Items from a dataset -
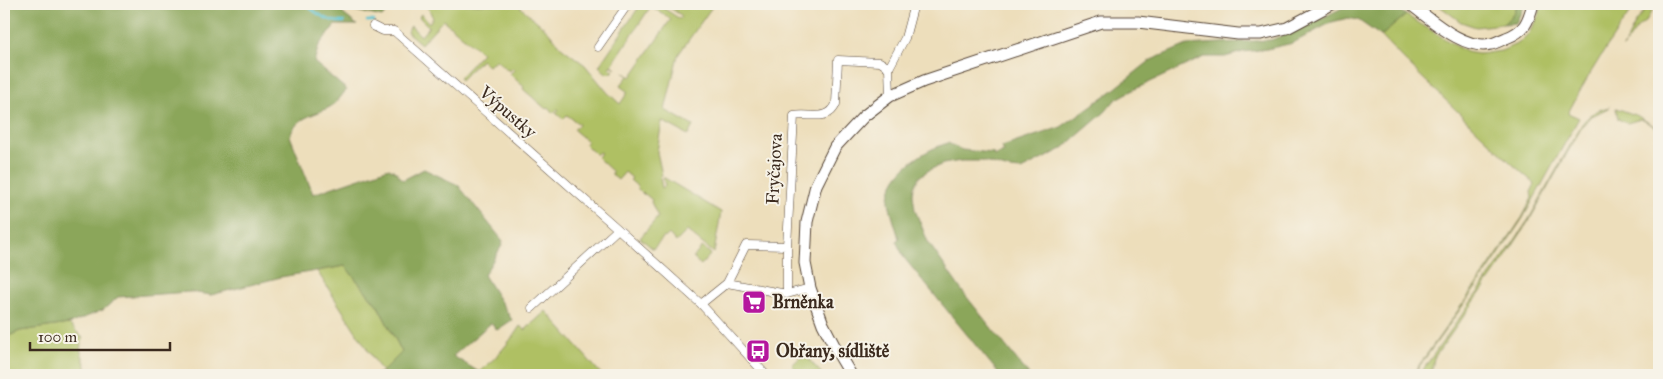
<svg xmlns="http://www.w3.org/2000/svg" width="1663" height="379" font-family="'IM FELL Great Primer',serif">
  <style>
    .green { fill: #afc064; stroke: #757541 }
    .forest { fill: #8ba65a; stroke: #63683c }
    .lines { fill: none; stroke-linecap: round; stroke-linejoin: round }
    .stream { stroke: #59c3d4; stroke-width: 2.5 }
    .street-casing { stroke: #564536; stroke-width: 9 }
    .secondary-casing { stroke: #564536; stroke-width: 13 }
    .street { stroke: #fff; stroke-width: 8 }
    .secondary { stroke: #fff; stroke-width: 11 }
    .labels { text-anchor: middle; stroke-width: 4; stroke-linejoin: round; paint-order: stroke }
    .street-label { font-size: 18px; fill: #3b2a1e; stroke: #f7f3e8 }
    .poi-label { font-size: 18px; font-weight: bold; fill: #3b2a1e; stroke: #f7f3e8; text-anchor: start }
  </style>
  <rect width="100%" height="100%" fill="#f7f3e8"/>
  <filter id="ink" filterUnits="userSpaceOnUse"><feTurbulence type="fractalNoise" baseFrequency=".02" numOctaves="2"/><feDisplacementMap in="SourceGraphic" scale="10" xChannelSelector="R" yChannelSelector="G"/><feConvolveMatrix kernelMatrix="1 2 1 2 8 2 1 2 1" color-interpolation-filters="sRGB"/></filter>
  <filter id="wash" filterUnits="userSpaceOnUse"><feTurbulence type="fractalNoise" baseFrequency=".0096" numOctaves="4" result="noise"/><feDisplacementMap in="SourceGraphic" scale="20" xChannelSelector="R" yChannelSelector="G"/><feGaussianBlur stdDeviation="1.12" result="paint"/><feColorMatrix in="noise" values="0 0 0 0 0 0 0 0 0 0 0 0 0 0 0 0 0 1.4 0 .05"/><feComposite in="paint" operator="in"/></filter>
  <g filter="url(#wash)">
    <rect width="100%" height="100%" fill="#eddebb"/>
    <path class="green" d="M424,4H517L548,31L561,47L585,65L608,93L620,104L628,92L620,86L628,76L623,72L631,77L671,19L651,6L612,65L616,68L611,65L609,68L614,71C607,77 604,71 599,66L641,4H657L680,19L682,16L664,4H670L677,9L681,4H714L678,55L665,110L693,126L688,135L662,121L657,152L662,175L660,177L662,188L665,186L663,177L721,212L714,253L687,231L676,242L669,234L665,238L664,237L653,249L640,238L658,217L651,202L652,200L645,194L644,195L637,188L638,187L630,180L632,178L625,172L618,180L611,174L613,172L597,157L601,153L599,152L596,155L585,144L587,141L574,130L579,124L567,115L563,119L556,113L559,110L558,109L553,113L548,107L546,109L523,89L524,87L510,74L514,70L513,68L509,71L496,60L488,66L481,60L479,63H477L461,80L459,78L482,53L443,20L421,44L407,32L411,26L421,36L429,27L419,17L421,14L429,23L433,17L431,15L432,13Z
      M1437,4H1517L1512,16L1503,24L1476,27L1461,22Z
      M1542,4H1636C1611,39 1588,75 1568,113L1579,118L1523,218L1487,272L1413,375H1412L1486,271L1522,218L1532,198L1531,192L1535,184L1510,162L1403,59L1381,36L1406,15L1466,52L1479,54L1501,51L1519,43L1529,33L1539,15Z
      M1650,4H1656L1646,21L1638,27L1623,48L1636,22Z
      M1610,107L1590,117L1583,125L1530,219L1503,261L1439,351L1434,358L1431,375H1419L1511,246L1529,219L1582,124C1590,114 1597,109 1610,107Z
      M1616,108L1638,116L1659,129L1641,119L1627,123L1618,119Z
      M702,247L711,254L701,265L693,258Z
      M345,266L378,306L402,352L382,372L317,271Z
      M546,311L602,375H474C492,364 509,343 520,326L525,330Z
      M69,324L83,338L80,349L89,375H4V338L20,331Z
      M804,354L823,375H801L792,365Z"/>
    <path class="forest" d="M4,4H394L382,17L343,8L342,13L357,25H335L319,45L314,62L347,90C342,94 338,102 333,105C317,116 298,114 290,136L313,194L389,168L395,171L403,180L424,169L458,185L503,241L501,247L484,275L512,320L497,330L491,323L453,356L479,372L474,375H375L382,372L402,352L378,306L345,266L281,277L211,295L189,292L118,297L103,310L69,324L20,331L4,338Z
      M1356,4H1389L1406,15L1381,36L1358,20L1348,18L1332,22L1293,43L1267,49L1243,52L1225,57H1204L1131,91L1115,100L1105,112L1062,149L1021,170L1009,169L982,161H961L943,164L929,170L919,177L914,187L913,195L915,210L928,242L962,291L1029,375H1000L905,259L896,241L899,239C897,230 888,206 889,198C892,170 924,150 948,143L962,150L993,153L994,156L1004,152L1002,147L1061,127L1112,91L1151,60L1187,45L1271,40L1306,26L1344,7Z
      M1517,4H1525L1516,23L1503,24L1512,16Z"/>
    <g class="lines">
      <path class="stream" d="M305,4C316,13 329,23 344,22
        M367,21H374"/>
    </g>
  </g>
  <g filter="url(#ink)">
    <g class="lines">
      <g class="street-casing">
        <path id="street" d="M373,26L383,31H394L618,229L701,304L766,375
          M598,47L628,4
          M889,68L905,38L914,4
          M727,283L746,245L787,246
          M787,294V246L794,116C809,113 829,122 836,104L838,60L880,62L889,68L890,96
          M701,304L727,283L787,294L810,288
          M532,308L618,229"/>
      </g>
      <g class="secondary-casing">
        <path id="secondary" d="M1410,4C1431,19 1464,51 1491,44C1496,43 1501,40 1506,38C1525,31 1528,22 1533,4
          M851,375L838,353L823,324L810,288L805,263L807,222L816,185L835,147L864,116L890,96L924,81L1101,22H1138L1238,34H1261L1287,28L1332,4"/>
      </g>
      <use href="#street" class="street"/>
      <use href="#secondary" class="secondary"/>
    </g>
  </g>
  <defs>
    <g id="supermarket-square" transform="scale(1.25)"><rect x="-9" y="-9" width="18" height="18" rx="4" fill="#b5179e" stroke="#f7f3e8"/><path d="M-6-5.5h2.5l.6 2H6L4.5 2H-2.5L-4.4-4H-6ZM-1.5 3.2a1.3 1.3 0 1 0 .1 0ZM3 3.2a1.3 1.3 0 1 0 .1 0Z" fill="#fff"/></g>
    <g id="bus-square" transform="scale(1.25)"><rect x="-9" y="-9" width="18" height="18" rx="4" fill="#b5179e" stroke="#f7f3e8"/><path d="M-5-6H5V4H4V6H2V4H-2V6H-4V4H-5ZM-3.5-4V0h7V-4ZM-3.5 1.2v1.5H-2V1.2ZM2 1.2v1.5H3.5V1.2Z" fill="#fff"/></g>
  </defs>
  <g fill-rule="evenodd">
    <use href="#supermarket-square" x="754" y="302"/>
    <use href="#bus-square" x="758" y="351"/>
  </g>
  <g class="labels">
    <g class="street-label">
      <text transform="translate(508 112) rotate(41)" y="6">Výpustky</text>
      <text transform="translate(774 169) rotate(-87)" y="6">Fryčajova</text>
    </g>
    <g class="poi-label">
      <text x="772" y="308">Brněnka</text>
      <text x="776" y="357">Obřany, sídliště</text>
    </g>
  </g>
  <rect width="1663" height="379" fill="none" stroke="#f7f3e8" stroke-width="20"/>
  <path d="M30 342v8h140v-8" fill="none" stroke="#3b2a1e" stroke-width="2.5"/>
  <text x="38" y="342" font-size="15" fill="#3b2a1e" stroke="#f7f3e8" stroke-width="4" paint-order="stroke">100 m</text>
</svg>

TASK STATEMENT - Only the entries themselves should be output, word for word, with all pictures omitted.

WORKED SOLUTION -
<svg xmlns="http://www.w3.org/2000/svg" width="1663" height="379" font-family="'IM FELL Great Primer',serif">
  <style>
    .green { fill: #afc064; stroke: #757541 }
    .forest { fill: #8ba65a; stroke: #63683c }
    .lines { fill: none; stroke-linecap: round; stroke-linejoin: round }
    .stream { stroke: #59c3d4; stroke-width: 2.5 }
    .street-casing { stroke: #564536; stroke-width: 9 }
    .secondary-casing { stroke: #564536; stroke-width: 13 }
    .street { stroke: #fff; stroke-width: 8 }
    .secondary { stroke: #fff; stroke-width: 11 }
    .labels { text-anchor: middle; stroke-width: 4; stroke-linejoin: round; paint-order: stroke }
    .street-label { font-size: 18px; fill: #3b2a1e; stroke: #f7f3e8 }
    .poi-label { font-size: 18px; font-weight: bold; fill: #3b2a1e; stroke: #f7f3e8; text-anchor: start }
  </style>
  <rect width="100%" height="100%" fill="#f7f3e8"/>
  <filter id="ink" filterUnits="userSpaceOnUse"><feTurbulence type="fractalNoise" baseFrequency=".02" numOctaves="2"/><feDisplacementMap in="SourceGraphic" scale="10" xChannelSelector="R" yChannelSelector="G"/><feConvolveMatrix kernelMatrix="1 2 1 2 8 2 1 2 1" color-interpolation-filters="sRGB"/></filter>
  <filter id="wash" filterUnits="userSpaceOnUse"><feTurbulence type="fractalNoise" baseFrequency=".0096" numOctaves="4" result="noise"/><feDisplacementMap in="SourceGraphic" scale="20" xChannelSelector="R" yChannelSelector="G"/><feGaussianBlur stdDeviation="1.12" result="paint"/><feColorMatrix in="noise" values="0 0 0 0 0 0 0 0 0 0 0 0 0 0 0 0 0 1.4 0 .05"/><feComposite in="paint" operator="in"/></filter>
  <g filter="url(#wash)">
    <rect width="100%" height="100%" fill="#eddebb"/>
    <path class="green" d="M424,4H517L548,31L561,47L585,65L608,93L620,104L628,92L620,86L628,76L623,72L631,77L671,19L651,6L612,65L616,68L611,65L609,68L614,71C607,77 604,71 599,66L641,4H657L680,19L682,16L664,4H670L677,9L681,4H714L678,55L665,110L693,126L688,135L662,121L657,152L662,175L660,177L662,188L665,186L663,177L721,212L714,253L687,231L676,242L669,234L665,238L664,237L653,249L640,238L658,217L651,202L652,200L645,194L644,195L637,188L638,187L630,180L632,178L625,172L618,180L611,174L613,172L597,157L601,153L599,152L596,155L585,144L587,141L574,130L579,124L567,115L563,119L556,113L559,110L558,109L553,113L548,107L546,109L523,89L524,87L510,74L514,70L513,68L509,71L496,60L488,66L481,60L479,63H477L461,80L459,78L482,53L443,20L421,44L407,32L411,26L421,36L429,27L419,17L421,14L429,23L433,17L431,15L432,13Z
      M1437,4H1517L1512,16L1503,24L1476,27L1461,22Z
      M1542,4H1636C1611,39 1588,75 1568,113L1579,118L1523,218L1487,272L1413,375H1412L1486,271L1522,218L1532,198L1531,192L1535,184L1510,162L1403,59L1381,36L1406,15L1466,52L1479,54L1501,51L1519,43L1529,33L1539,15Z
      M1650,4H1656L1646,21L1638,27L1623,48L1636,22Z
      M1610,107L1590,117L1583,125L1530,219L1503,261L1439,351L1434,358L1431,375H1419L1511,246L1529,219L1582,124C1590,114 1597,109 1610,107Z
      M1616,108L1638,116L1659,129L1641,119L1627,123L1618,119Z
      M702,247L711,254L701,265L693,258Z
      M345,266L378,306L402,352L382,372L317,271Z
      M546,311L602,375H474C492,364 509,343 520,326L525,330Z
      M69,324L83,338L80,349L89,375H4V338L20,331Z
      M804,354L823,375H801L792,365Z"/>
    <path class="forest" d="M4,4H394L382,17L343,8L342,13L357,25H335L319,45L314,62L347,90C342,94 338,102 333,105C317,116 298,114 290,136L313,194L389,168L395,171L403,180L424,169L458,185L503,241L501,247L484,275L512,320L497,330L491,323L453,356L479,372L474,375H375L382,372L402,352L378,306L345,266L281,277L211,295L189,292L118,297L103,310L69,324L20,331L4,338Z
      M1356,4H1389L1406,15L1381,36L1358,20L1348,18L1332,22L1293,43L1267,49L1243,52L1225,57H1204L1131,91L1115,100L1105,112L1062,149L1021,170L1009,169L982,161H961L943,164L929,170L919,177L914,187L913,195L915,210L928,242L962,291L1029,375H1000L905,259L896,241L899,239C897,230 888,206 889,198C892,170 924,150 948,143L962,150L993,153L994,156L1004,152L1002,147L1061,127L1112,91L1151,60L1187,45L1271,40L1306,26L1344,7Z
      M1517,4H1525L1516,23L1503,24L1512,16Z"/>
    <g class="lines">
      <path class="stream" d="M305,4C316,13 329,23 344,22
        M367,21H374"/>
    </g>
  </g>
  <g filter="url(#ink)">
    <g class="lines">
      <g class="street-casing">
        <path id="street" d="M373,26L383,31H394L618,229L701,304L766,375
          M598,47L628,4
          M889,68L905,38L914,4
          M727,283L746,245L787,246
          M787,294V246L794,116C809,113 829,122 836,104L838,60L880,62L889,68L890,96
          M701,304L727,283L787,294L810,288
          M532,308L618,229"/>
      </g>
      <g class="secondary-casing">
        <path id="secondary" d="M1410,4C1431,19 1464,51 1491,44C1496,43 1501,40 1506,38C1525,31 1528,22 1533,4
          M851,375L838,353L823,324L810,288L805,263L807,222L816,185L835,147L864,116L890,96L924,81L1101,22H1138L1238,34H1261L1287,28L1332,4"/>
      </g>
      <use href="#street" class="street"/>
      <use href="#secondary" class="secondary"/>
    </g>
  </g>
  <defs>
    <g id="supermarket-square" transform="scale(1.25)"><rect x="-9" y="-9" width="18" height="18" rx="4" fill="#b5179e" stroke="#f7f3e8"/><path d="M-6-5.5h2.5l.6 2H6L4.5 2H-2.5L-4.4-4H-6ZM-1.5 3.2a1.3 1.3 0 1 0 .1 0ZM3 3.2a1.3 1.3 0 1 0 .1 0Z" fill="#fff"/></g>
    <g id="bus-square" transform="scale(1.25)"><rect x="-9" y="-9" width="18" height="18" rx="4" fill="#b5179e" stroke="#f7f3e8"/><path d="M-5-6H5V4H4V6H2V4H-2V6H-4V4H-5ZM-3.5-4V0h7V-4ZM-3.5 1.2v1.5H-2V1.2ZM2 1.2v1.5H3.5V1.2Z" fill="#fff"/></g>
  </defs>
  <g fill-rule="evenodd">
    <use href="#supermarket-square" x="754" y="302"/>
    <use href="#bus-square" x="758" y="351"/>
  </g>
  <g class="labels">
    <g class="street-label">
      <text transform="translate(508 112) rotate(41)" y="6">Výpustky</text>
      <text transform="translate(774 169) rotate(-87)" y="6">Fryčajova</text>
    </g>
    <g class="poi-label">
      <text x="772" y="308">Brněnka</text>
      <text x="776" y="357">Obřany, sídliště</text>
    </g>
  </g>
  <rect width="1663" height="379" fill="none" stroke="#f7f3e8" stroke-width="20"/>
  <path d="M30 342v8h140v-8" fill="none" stroke="#3b2a1e" stroke-width="2.5"/>
  <text x="38" y="342" font-size="15" fill="#3b2a1e" stroke="#f7f3e8" stroke-width="4" paint-order="stroke">100 m</text>
</svg>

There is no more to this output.